Anticonvulsant, anxiolytic, and sedative properties of the roots of Nauclea latifolia Smith in mice

E Ngo Bum, G S Taiwe, F C O Moto, G T Ngoupaye, G C N Nkantchoua, M M Pelanken, S V Rakotonirina, A Rakotonirina
Epilepsy & Behavior: E&B 2009, 15 (4): 434-40
Root bark of Nauclea latifolia Smith (Rubiaceae) was evaluated for its anticonvulsant, anxiolytic, and sedative activity in mice. Animal models (maximal electroshock-, pentylenetetrazol-, and strychnine-induced convulsions; N-methyl-D-aspartate-induced turning behavior; elevated plus maze; stress-induced hyperthermia; open field; and diazepam-induced sleep) were used. The decoction from the bark of the roots of N. latifolia strongly increased the total sleep time induced by diazepam.
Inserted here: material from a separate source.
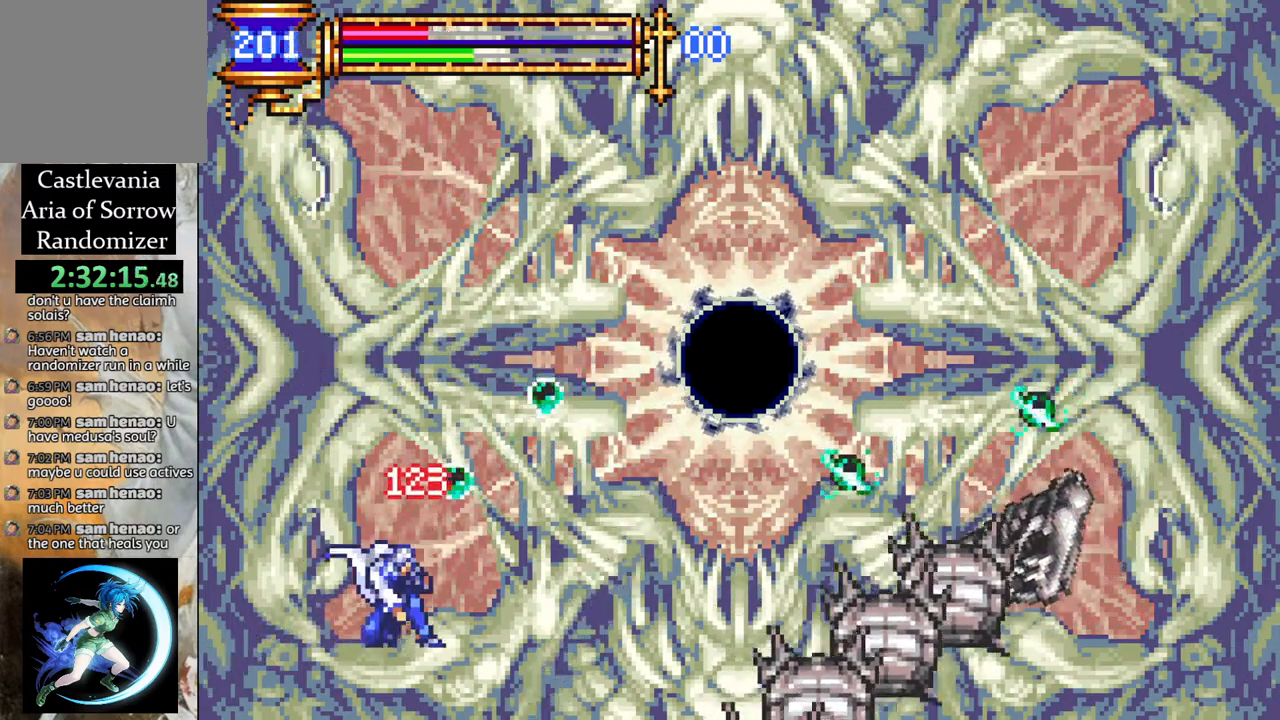
{"buttons": ["DPAD_DOWN"], "left_stick": "center", "right_stick": "center", "events": [[500, "DPAD_RIGHT", "up"]]}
It also protected mice against maximal electroshock-, pentylenetetrazol-, and strychnine-induced seizures. In addition, turning behavior induced by N-methyl-D-aspartate was inhibited. N. latifolia antagonized, in a dose-dependent manner, stress-induced hyperthermia and reduced body temperature. In the elevated plus maze, N. latifolia increased the number of entries into, percentage of entries into, and percentage of time in open arms, and reduced rearing, head dipping, and percentage of time in closed arms. In the open field test, N. latifolia increased crossing and reduced rearing and defecation. It could be concluded that the decoction of N. latifolia, used in traditional medicine in Cameroon in the treatment of fever, malaria, insomnia, anxiety and epilepsy seemed to possess, sedative, anticonvulsant, anxiolytic and antipyretic properties in mice.